The line between whether an individual is an employee of a company or an independent contractor can sometimes be blurry. Employers like to classify workers as independent contractors because they are less expensive than employees. The correct classification depends on the weight placed on a number of factors.
A group of captive insurance agents filed a class action lawsuit in a federal court in Ohio against the insurer they represented. The insurer classified them all as independent contractors; the agents argued that they were actually employees, as the federal Employee Retirement Income Security Act (ERISA) defines that term. As independent contractors, they were ineligible for any of the benefits the insurer provided to its employees. They argued that they should be entitled to the benefits as well.
According to the appellate court’s published opinion:
- All of the insurer’s agents signed contracts stipulating that they were independent contractors
- The agents filed their taxes as self-employed individuals and were able to deduct business expenses from their taxable incomes
- They were paid commissions, not salaries
- They received no paid time off
- They established their own offices and office hours, hired and paid staff, and obtained their own furnishings and supplies
- The insurer’s training manuals referred to agents as “employees”
- The agents reported to sales managers who were not even aware that they were independent contractors
- The managers told them which products to prioritize, required daily activity reports, and required them to spend nights after hours making cold calls for life insurance
- The insurer had authority over where agents’ offices were located and over hiring and firing decisions
- The insurer provided them with a comprehensive insurance and sales training course
- They were not permitted to represent other insurers and were discouraged from taking on other work, insurance-related or not
- The insurer referred to the position of an agent as a “career position”
- Agents were subject to a one-year non-solicitation agreement following departure from the company
- Agents were prohibited from selling their agencies or from assigning the rights to their income to others
The lawsuit went to trial, and the jury concluded that the agents met the ERISA standard for employees. The insurer appealed the ruling.
The majority of the appellate court overturned the jury’s verdict and ruled that the agents were independent contractors. Citing a prior ruling by the U.S. Supreme Court, they reached this conclusion because:
- The skill required of insurance agents demands considerable training and education
- Despite the insurer’s influence, the agents had considerable latitude in hiring staff, deciding their compensation and benefits, and classifying them
- The agents “invested heavily” in their businesses, paid rent, worked out of their own offices, earned commissions, and paid taxes as independent contractors
- The contract between the agents and the insurer expressly labeled the agents as independent contractors
One judge dissented from the ruling, disagreeing with the majority’s conclusions on skill and hiring and with the relative weight they placed on each factor. He also dismissed the use of the “independent contractor” in the contract as “susceptible to manipulation such that over-reliance on (it) would ‘defeat the purpose’ of ERISA.” Regardless, the court ruled that the agents were not employees and not eligible for benefits.

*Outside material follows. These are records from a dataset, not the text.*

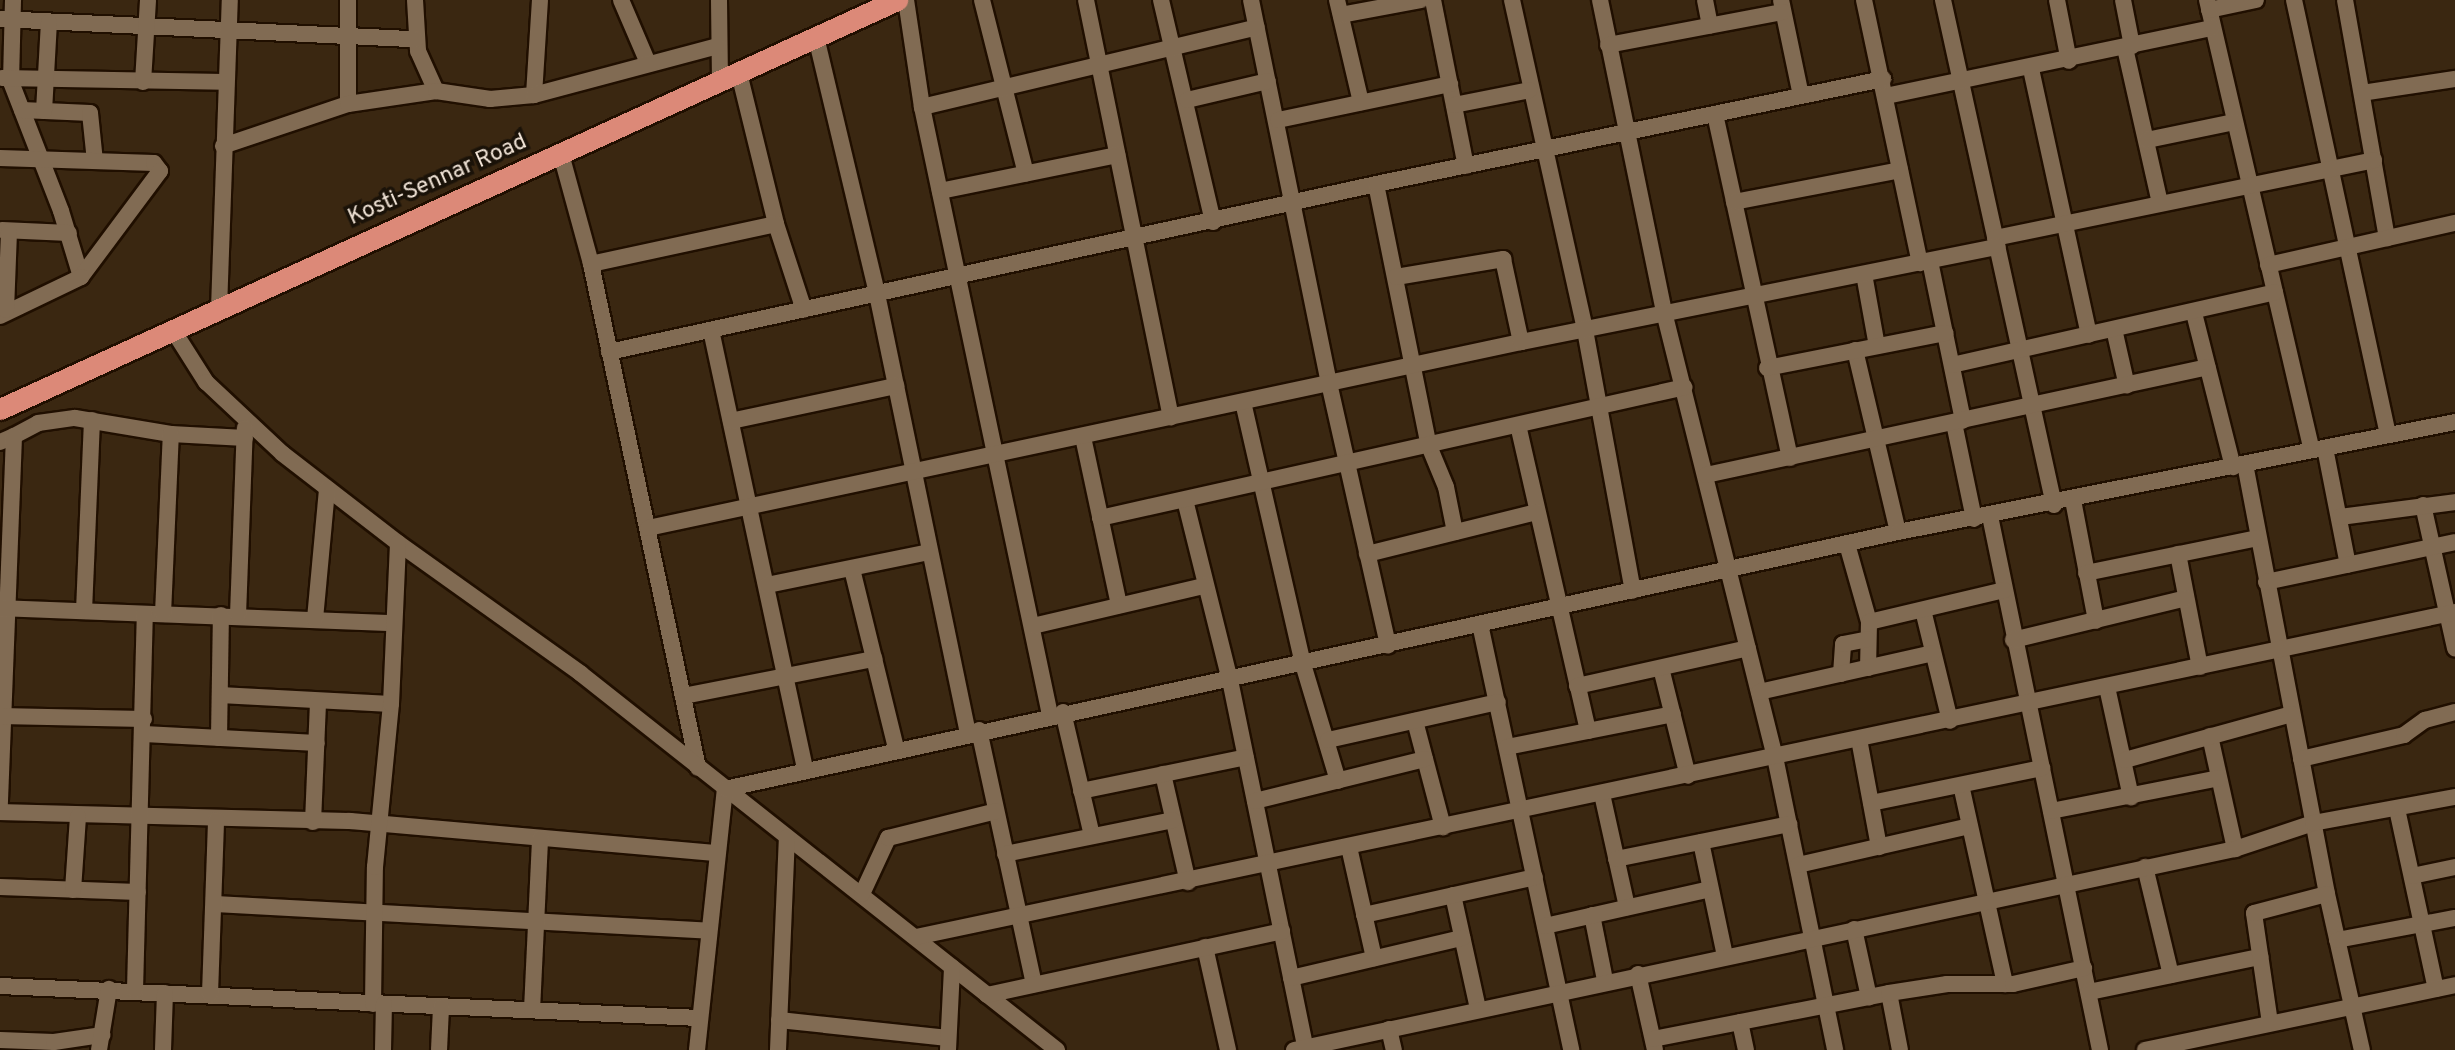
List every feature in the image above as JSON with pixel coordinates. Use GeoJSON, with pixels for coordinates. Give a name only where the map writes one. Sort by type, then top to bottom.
{"type":"FeatureCollection","features":[{"type":"Feature","properties":{"kind":"highway","name":"Kosti-Sennar Road"},"geometry":{"type":"LineString","coordinates":[[0,409],[897,0]]}},
{"type":"Feature","properties":{"kind":"street"},"geometry":{"type":"LineString","coordinates":[[13,0],[6,19],[5,78],[22,110],[69,233],[81,277]]}},
{"type":"Feature","properties":{"kind":"street"},"geometry":{"type":"LineString","coordinates":[[143,82],[148,0]]}},
{"type":"Feature","properties":{"kind":"street"},"geometry":{"type":"LineString","coordinates":[[219,309],[224,82],[230,0]]}},
{"type":"Feature","properties":{"kind":"street"},"geometry":{"type":"LineString","coordinates":[[348,0],[348,104]]}},
{"type":"Feature","properties":{"kind":"street"},"geometry":{"type":"LineString","coordinates":[[415,0],[416,39],[436,91]]}},
{"type":"Feature","properties":{"kind":"street"},"geometry":{"type":"LineString","coordinates":[[534,95],[540,0]]}},
{"type":"Feature","properties":{"kind":"street"},"geometry":{"type":"LineString","coordinates":[[621,0],[648,63]]}},
{"type":"Feature","properties":{"kind":"street"},"geometry":{"type":"LineString","coordinates":[[719,0],[718,46],[804,310]]}},
{"type":"Feature","properties":{"kind":"street"},"geometry":{"type":"LineString","coordinates":[[906,0],[922,107],[1033,626],[1092,836]]}},
{"type":"Feature","properties":{"kind":"street"},"geometry":{"type":"LineString","coordinates":[[982,0],[1027,173]]}},
{"type":"Feature","properties":{"kind":"street"},"geometry":{"type":"LineString","coordinates":[[1086,0],[1171,417]]}},
{"type":"Feature","properties":{"kind":"street"},"geometry":{"type":"LineString","coordinates":[[1161,0],[1187,100],[1213,222]]}},
{"type":"Feature","properties":{"kind":"street"},"geometry":{"type":"LineString","coordinates":[[1251,0],[1278,120],[1346,464],[1388,645]]}},
{"type":"Feature","properties":{"kind":"street"},"geometry":{"type":"LineString","coordinates":[[1361,102],[1339,7],[1421,0]]}},
{"type":"Feature","properties":{"kind":"street"},"geometry":{"type":"LineString","coordinates":[[1433,0],[1466,166]]}},
{"type":"Feature","properties":{"kind":"street"},"geometry":{"type":"LineString","coordinates":[[1512,0],[1542,149],[1585,330],[1633,592]]}},
{"type":"Feature","properties":{"kind":"street"},"geometry":{"type":"LineString","coordinates":[[1600,0],[1665,316],[1685,387],[1775,757],[1835,1050]]}},
{"type":"Feature","properties":{"kind":"street"},"geometry":{"type":"LineString","coordinates":[[1705,0],[1710,26]]}},
{"type":"Feature","properties":{"kind":"street"},"geometry":{"type":"LineString","coordinates":[[1864,0],[1900,170],[1946,333],[1958,422],[1982,518],[2004,590],[2100,1050]]}},
{"type":"Feature","properties":{"kind":"street"},"geometry":{"type":"LineString","coordinates":[[1942,0],[1958,84],[2054,505]]}},
{"type":"Feature","properties":{"kind":"street"},"geometry":{"type":"LineString","coordinates":[[2057,0],[2069,61]]}},
{"type":"Feature","properties":{"kind":"street"},"geometry":{"type":"LineString","coordinates":[[2123,0],[2129,47],[2160,203]]}},
{"type":"Feature","properties":{"kind":"street"},"geometry":{"type":"LineString","coordinates":[[2256,0],[2208,5],[2268,265],[2340,517],[2348,565]]}},
{"type":"Feature","properties":{"kind":"street"},"geometry":{"type":"LineString","coordinates":[[2294,0],[2331,168],[2345,247],[2388,434]]}},
{"type":"Feature","properties":{"kind":"street"},"geometry":{"type":"LineString","coordinates":[[2345,0],[2387,238]]}},
{"type":"Feature","properties":{"kind":"street"},"geometry":{"type":"LineString","coordinates":[[1608,45],[1710,26],[1782,6],[1801,96]]}},
{"type":"Feature","properties":{"kind":"street"},"geometry":{"type":"LineString","coordinates":[[6,19],[416,39]]}},
{"type":"Feature","properties":{"kind":"street"},"geometry":{"type":"LineString","coordinates":[[44,111],[49,22]]}},
{"type":"Feature","properties":{"kind":"street"},"geometry":{"type":"LineString","coordinates":[[922,107],[1257,27]]}},
{"type":"Feature","properties":{"kind":"street"},"geometry":{"type":"LineString","coordinates":[[1886,96],[2031,69],[2212,28]]}},
{"type":"Feature","properties":{"kind":"street"},"geometry":{"type":"LineString","coordinates":[[816,37],[877,294],[929,552],[973,731],[996,810],[1034,985]]}},
{"type":"Feature","properties":{"kind":"street"},"geometry":{"type":"LineString","coordinates":[[223,146],[348,104],[436,91],[490,99],[534,95],[718,46]]}},
{"type":"Feature","properties":{"kind":"street"},"geometry":{"type":"LineString","coordinates":[[2031,69],[2067,222],[2089,335]]}},
{"type":"Feature","properties":{"kind":"street"},"geometry":{"type":"LineString","coordinates":[[5,78],[224,82]]}},
{"type":"Feature","properties":{"kind":"street"},"geometry":{"type":"LineString","coordinates":[[609,352],[1293,205],[1376,184],[1882,79]]}},
{"type":"Feature","properties":{"kind":"street"},"geometry":{"type":"LineString","coordinates":[[2362,93],[2455,79]]}},
{"type":"Feature","properties":{"kind":"street"},"geometry":{"type":"LineString","coordinates":[[1187,100],[1268,81]]}},
{"type":"Feature","properties":{"kind":"street"},"geometry":{"type":"LineString","coordinates":[[1278,120],[1450,84]]}},
{"type":"Feature","properties":{"kind":"street"},"geometry":{"type":"LineString","coordinates":[[1454,105],[1530,90]]}},
{"type":"Feature","properties":{"kind":"street"},"geometry":{"type":"LineString","coordinates":[[22,110],[91,114],[94,161]]}},
{"type":"Feature","properties":{"kind":"street"},"geometry":{"type":"LineString","coordinates":[[1715,114],[1767,368],[1790,458]]}},
{"type":"Feature","properties":{"kind":"street"},"geometry":{"type":"LineString","coordinates":[[2147,140],[2234,122]]}},
{"type":"Feature","properties":{"kind":"street"},"geometry":{"type":"LineString","coordinates":[[561,154],[591,264],[698,768]]}},
{"type":"Feature","properties":{"kind":"street"},"geometry":{"type":"LineString","coordinates":[[940,191],[1117,155]]}},
{"type":"Feature","properties":{"kind":"street"},"geometry":{"type":"LineString","coordinates":[[0,158],[154,163],[159,174],[81,277],[3,313],[5,231],[69,233]]}},
{"type":"Feature","properties":{"kind":"street"},"geometry":{"type":"LineString","coordinates":[[648,528],[914,475],[1521,342],[1665,316],[1925,262],[2067,222],[2374,160]]}},
{"type":"Feature","properties":{"kind":"street"},"geometry":{"type":"LineString","coordinates":[[1734,202],[1900,170]]}},
{"type":"Feature","properties":{"kind":"street"},"geometry":{"type":"LineString","coordinates":[[1376,184],[1429,446],[1446,487],[1455,532]]}},
{"type":"Feature","properties":{"kind":"street"},"geometry":{"type":"LineString","coordinates":[[2268,265],[2455,223]]}},
{"type":"Feature","properties":{"kind":"street"},"geometry":{"type":"LineString","coordinates":[[591,264],[776,225]]}},
{"type":"Feature","properties":{"kind":"street"},"geometry":{"type":"LineString","coordinates":[[1395,277],[1503,259],[1521,342]]}},
{"type":"Feature","properties":{"kind":"street"},"geometry":{"type":"LineString","coordinates":[[1864,274],[1877,346]]}},
{"type":"Feature","properties":{"kind":"street"},"geometry":{"type":"LineString","coordinates":[[1952,365],[2194,313],[2275,292]]}},
{"type":"Feature","properties":{"kind":"street"},"geometry":{"type":"LineString","coordinates":[[2194,313],[2258,538],[2327,894],[2362,1050]]}},
{"type":"Feature","properties":{"kind":"street"},"geometry":{"type":"LineString","coordinates":[[173,330],[206,382],[245,430],[580,673],[1057,1050]]}},
{"type":"Feature","properties":{"kind":"street"},"geometry":{"type":"LineString","coordinates":[[711,330],[805,768]]}},
{"type":"Feature","properties":{"kind":"street"},"geometry":{"type":"LineString","coordinates":[[2114,330],[2127,386]]}},
{"type":"Feature","properties":{"kind":"street"},"geometry":{"type":"LineString","coordinates":[[1767,368],[1946,333]]}},
{"type":"Feature","properties":{"kind":"street"},"geometry":{"type":"LineString","coordinates":[[1855,350],[1898,532]]}},
{"type":"Feature","properties":{"kind":"street"},"geometry":{"type":"LineString","coordinates":[[1706,475],[1876,441],[2208,367]]}},
{"type":"Feature","properties":{"kind":"street"},"geometry":{"type":"LineString","coordinates":[[731,421],[896,386]]}},
{"type":"Feature","properties":{"kind":"street"},"geometry":{"type":"LineString","coordinates":[[1100,518],[1685,387]]}},
{"type":"Feature","properties":{"kind":"street"},"geometry":{"type":"LineString","coordinates":[[1243,402],[1303,664],[1338,780]]}},
{"type":"Feature","properties":{"kind":"street"},"geometry":{"type":"LineString","coordinates":[[0,806],[7,439],[49,420],[92,420],[171,434],[245,430]]}},
{"type":"Feature","properties":{"kind":"street"},"geometry":{"type":"LineString","coordinates":[[84,611],[92,420]]}},
{"type":"Feature","properties":{"kind":"street"},"geometry":{"type":"LineString","coordinates":[[724,789],[973,731],[1230,680],[1898,532],[2054,505],[2455,422]]}},
{"type":"Feature","properties":{"kind":"street"},"geometry":{"type":"LineString","coordinates":[[1518,425],[1588,731]]}},
{"type":"Feature","properties":{"kind":"street"},"geometry":{"type":"LineString","coordinates":[[238,615],[245,430]]}},
{"type":"Feature","properties":{"kind":"street"},"geometry":{"type":"LineString","coordinates":[[163,614],[171,434]]}},
{"type":"Feature","properties":{"kind":"street"},"geometry":{"type":"LineString","coordinates":[[1083,437],[1119,605]]}},
{"type":"Feature","properties":{"kind":"street"},"geometry":{"type":"LineString","coordinates":[[315,619],[327,489]]}},
{"type":"Feature","properties":{"kind":"street"},"geometry":{"type":"LineString","coordinates":[[1185,500],[1204,586],[1230,680],[1282,931],[1302,1049],[1605,980],[2235,849],[2313,823],[2455,797]]}},
{"type":"Feature","properties":{"kind":"street"},"geometry":{"type":"LineString","coordinates":[[2074,500],[2096,621]]}},
{"type":"Feature","properties":{"kind":"street"},"geometry":{"type":"LineString","coordinates":[[2340,517],[2455,502]]}},
{"type":"Feature","properties":{"kind":"street"},"geometry":{"type":"LineString","coordinates":[[2423,505],[2452,613],[2455,648]]}},
{"type":"Feature","properties":{"kind":"street"},"geometry":{"type":"LineString","coordinates":[[1367,554],[1537,512]]}},
{"type":"Feature","properties":{"kind":"street"},"geometry":{"type":"LineString","coordinates":[[2086,573],[2258,538]]}},
{"type":"Feature","properties":{"kind":"street"},"geometry":{"type":"LineString","coordinates":[[2266,582],[2455,542]]}},
{"type":"Feature","properties":{"kind":"street"},"geometry":{"type":"LineString","coordinates":[[383,1050],[378,1004],[375,867],[383,824],[398,543]]}},
{"type":"Feature","properties":{"kind":"street"},"geometry":{"type":"LineString","coordinates":[[1847,544],[1869,622],[1868,668]]}},
{"type":"Feature","properties":{"kind":"street"},"geometry":{"type":"LineString","coordinates":[[767,585],[929,552]]}},
{"type":"Feature","properties":{"kind":"street"},"geometry":{"type":"LineString","coordinates":[[2178,554],[2200,667]]}},
{"type":"Feature","properties":{"kind":"street"},"geometry":{"type":"LineString","coordinates":[[852,569],[896,748]]}},
{"type":"Feature","properties":{"kind":"street"},"geometry":{"type":"LineString","coordinates":[[1033,626],[1204,586]]}},
{"type":"Feature","properties":{"kind":"street"},"geometry":{"type":"LineString","coordinates":[[1869,622],[2004,590]]}},
{"type":"Feature","properties":{"kind":"street"},"geometry":{"type":"LineString","coordinates":[[2013,640],[2186,598]]}},
{"type":"Feature","properties":{"kind":"street"},"geometry":{"type":"LineString","coordinates":[[4,608],[393,623]]}},
{"type":"Feature","properties":{"kind":"street"},"geometry":{"type":"LineString","coordinates":[[1923,610],[1950,720]]}},
{"type":"Feature","properties":{"kind":"street"},"geometry":{"type":"LineString","coordinates":[[916,937],[1019,918],[2452,613]]}},
{"type":"Feature","properties":{"kind":"street"},"geometry":{"type":"LineString","coordinates":[[135,990],[145,614]]}},
{"type":"Feature","properties":{"kind":"street"},"geometry":{"type":"LineString","coordinates":[[219,738],[221,615]]}},
{"type":"Feature","properties":{"kind":"street"},"geometry":{"type":"LineString","coordinates":[[1480,624],[1571,1050]]}},
{"type":"Feature","properties":{"kind":"street"},"geometry":{"type":"LineString","coordinates":[[1841,674],[1843,644],[1868,639]]}},
{"type":"Feature","properties":{"kind":"street"},"geometry":{"type":"LineString","coordinates":[[1577,685],[1748,648]]}},
{"type":"Feature","properties":{"kind":"street"},"geometry":{"type":"LineString","coordinates":[[1759,692],[1933,653]]}},
{"type":"Feature","properties":{"kind":"street"},"geometry":{"type":"LineString","coordinates":[[684,696],[874,659]]}},
{"type":"Feature","properties":{"kind":"street"},"geometry":{"type":"LineString","coordinates":[[1661,668],[1688,776]]}},
{"type":"Feature","properties":{"kind":"street"},"geometry":{"type":"LineString","coordinates":[[2107,687],[2126,760],[2131,797]]}},
{"type":"Feature","properties":{"kind":"street"},"geometry":{"type":"LineString","coordinates":[[220,695],[391,704]]}},
{"type":"Feature","properties":{"kind":"street"},"geometry":{"type":"LineString","coordinates":[[313,822],[318,701]]}},
{"type":"Feature","properties":{"kind":"street"},"geometry":{"type":"LineString","coordinates":[[1328,740],[1498,702]]}},
{"type":"Feature","properties":{"kind":"street"},"geometry":{"type":"LineString","coordinates":[[2301,759],[2404,735],[2424,720],[2455,712]]}},
{"type":"Feature","properties":{"kind":"street"},"geometry":{"type":"LineString","coordinates":[[1507,747],[1673,714]]}},
{"type":"Feature","properties":{"kind":"street"},"geometry":{"type":"LineString","coordinates":[[2126,760],[2167,752],[2210,736],[2292,715]]}},
{"type":"Feature","properties":{"kind":"street"},"geometry":{"type":"LineString","coordinates":[[1,716],[144,727],[219,738],[317,743]]}},
{"type":"Feature","properties":{"kind":"street"},"geometry":{"type":"LineString","coordinates":[[1415,721],[1443,827]]}},
{"type":"Feature","properties":{"kind":"street"},"geometry":{"type":"LineString","coordinates":[[2210,736],[2235,849]]}},
{"type":"Feature","properties":{"kind":"street"},"geometry":{"type":"LineString","coordinates":[[1859,739],[1880,847]]}},
{"type":"Feature","properties":{"kind":"street"},"geometry":{"type":"LineString","coordinates":[[1081,791],[1246,757]]}},
{"type":"Feature","properties":{"kind":"street"},"geometry":{"type":"LineString","coordinates":[[1255,801],[1424,759]]}},
{"type":"Feature","properties":{"kind":"street"},"geometry":{"type":"LineString","coordinates":[[1871,803],[2042,768]]}},
{"type":"Feature","properties":{"kind":"street"},"geometry":{"type":"LineString","coordinates":[[1163,774],[1188,882]]}},
{"type":"Feature","properties":{"kind":"street"},"geometry":{"type":"LineString","coordinates":[[2051,811],[2219,778]]}},
{"type":"Feature","properties":{"kind":"street"},"geometry":{"type":"LineString","coordinates":[[1961,785],[2005,984]]}},
{"type":"Feature","properties":{"kind":"street"},"geometry":{"type":"LineString","coordinates":[[697,1050],[706,932],[724,789]]}},
{"type":"Feature","properties":{"kind":"street"},"geometry":{"type":"LineString","coordinates":[[1602,794],[1627,907]]}},
{"type":"Feature","properties":{"kind":"street"},"geometry":{"type":"LineString","coordinates":[[2397,809],[2435,989]]}},
{"type":"Feature","properties":{"kind":"street"},"geometry":{"type":"LineString","coordinates":[[862,894],[888,838],[996,810]]}},
{"type":"Feature","properties":{"kind":"street"},"geometry":{"type":"LineString","coordinates":[[0,812],[383,824],[716,853]]}},
{"type":"Feature","properties":{"kind":"street"},"geometry":{"type":"LineString","coordinates":[[73,890],[78,816]]}},
{"type":"Feature","properties":{"kind":"street"},"geometry":{"type":"LineString","coordinates":[[210,994],[216,820]]}},
{"type":"Feature","properties":{"kind":"street"},"geometry":{"type":"LineString","coordinates":[[1005,854],[1173,820]]}},
{"type":"Feature","properties":{"kind":"street"},"geometry":{"type":"LineString","coordinates":[[1616,859],[1789,824]]}},
{"type":"Feature","properties":{"kind":"street"},"geometry":{"type":"LineString","coordinates":[[1798,865],[1970,826]]}},
{"type":"Feature","properties":{"kind":"street"},"geometry":{"type":"LineString","coordinates":[[778,1050],[787,836]]}},
{"type":"Feature","properties":{"kind":"street"},"geometry":{"type":"LineString","coordinates":[[532,1010],[540,838]]}},
{"type":"Feature","properties":{"kind":"street"},"geometry":{"type":"LineString","coordinates":[[1701,842],[1725,956]]}},
{"type":"Feature","properties":{"kind":"street"},"geometry":{"type":"LineString","coordinates":[[1349,847],[1374,958]]}},
{"type":"Feature","properties":{"kind":"street"},"geometry":{"type":"LineString","coordinates":[[2145,867],[2171,975]]}},
{"type":"Feature","properties":{"kind":"street"},"geometry":{"type":"LineString","coordinates":[[2412,876],[2455,867]]}},
{"type":"Feature","properties":{"kind":"street"},"geometry":{"type":"LineString","coordinates":[[1364,915],[1535,877]]}},
{"type":"Feature","properties":{"kind":"street"},"geometry":{"type":"LineString","coordinates":[[0,887],[138,892]]}},
{"type":"Feature","properties":{"kind":"street"},"geometry":{"type":"LineString","coordinates":[[1545,926],[1710,889]]}},
{"type":"Feature","properties":{"kind":"street"},"geometry":{"type":"LineString","coordinates":[[2270,1023],[2260,957],[2257,910],[2327,894]]}},
{"type":"Feature","properties":{"kind":"street"},"geometry":{"type":"LineString","coordinates":[[1453,895],[1478,1009]]}},
{"type":"Feature","properties":{"kind":"street"},"geometry":{"type":"LineString","coordinates":[[214,904],[377,911],[706,932]]}},
{"type":"Feature","properties":{"kind":"street"},"geometry":{"type":"LineString","coordinates":[[1592,915],[1605,980]]}},
{"type":"Feature","properties":{"kind":"street"},"geometry":{"type":"LineString","coordinates":[[2337,940],[2455,918]]}},
{"type":"Feature","properties":{"kind":"street"},"geometry":{"type":"LineString","coordinates":[[1854,929],[1869,997]]}},
{"type":"Feature","properties":{"kind":"street"},"geometry":{"type":"LineString","coordinates":[[987,995],[1282,931]]}},
{"type":"Feature","properties":{"kind":"street"},"geometry":{"type":"LineString","coordinates":[[1291,978],[1462,938]]}},
{"type":"Feature","properties":{"kind":"street"},"geometry":{"type":"LineString","coordinates":[[1205,947],[1228,1050]]}},
{"type":"Feature","properties":{"kind":"street"},"geometry":{"type":"LineString","coordinates":[[2089,992],[2260,957]]}},
{"type":"Feature","properties":{"kind":"street"},"geometry":{"type":"LineString","coordinates":[[779,1020],[948,1044],[952,967]]}},
{"type":"Feature","properties":{"kind":"street"},"geometry":{"type":"LineString","coordinates":[[1638,974],[1654,1045],[1740,1022],[1889,993],[1947,984],[2005,984],[2084,968]]}},
{"type":"Feature","properties":{"kind":"street"},"geometry":{"type":"LineString","coordinates":[[2145,1050],[2183,1046],[2352,1004],[2455,985]]}},
{"type":"Feature","properties":{"kind":"street"},"geometry":{"type":"LineString","coordinates":[[0,986],[135,990],[699,1018]]}},
{"type":"Feature","properties":{"kind":"street"},"geometry":{"type":"LineString","coordinates":[[0,1040],[54,1046],[100,1043],[109,989]]}},
{"type":"Feature","properties":{"kind":"street"},"geometry":{"type":"LineString","coordinates":[[163,1050],[165,993]]}},
{"type":"Feature","properties":{"kind":"street"},"geometry":{"type":"LineString","coordinates":[[1889,993],[1900,1050]]}},
{"type":"Feature","properties":{"kind":"street"},"geometry":{"type":"LineString","coordinates":[[439,1050],[441,1007]]}},
{"type":"Feature","properties":{"kind":"street"},"geometry":{"type":"LineString","coordinates":[[1740,1022],[1746,1050]]}},
{"type":"Feature","properties":{"kind":"street"},"geometry":{"type":"LineString","coordinates":[[1390,1029],[1394,1050]]}}]}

Prospective captive agents must weigh the advantages and disadvantages of the arrangement. Insurers provide training, some financial and operational support, and other means of support. However, captive agents generally are ineligible for benefits, as this decision shows, and the insurer can have a great deal of control over how they spend their time. This insurer’s agents learned only after long and costly litigation that the law is on the insurer’s side.
Anyone contemplating becoming a captive agent must do so knowing what the disadvantages are, including lack of control and no employee benefits, and decide whether the benefits outweigh them. As this case shows, it is a choice that is not right for everyone.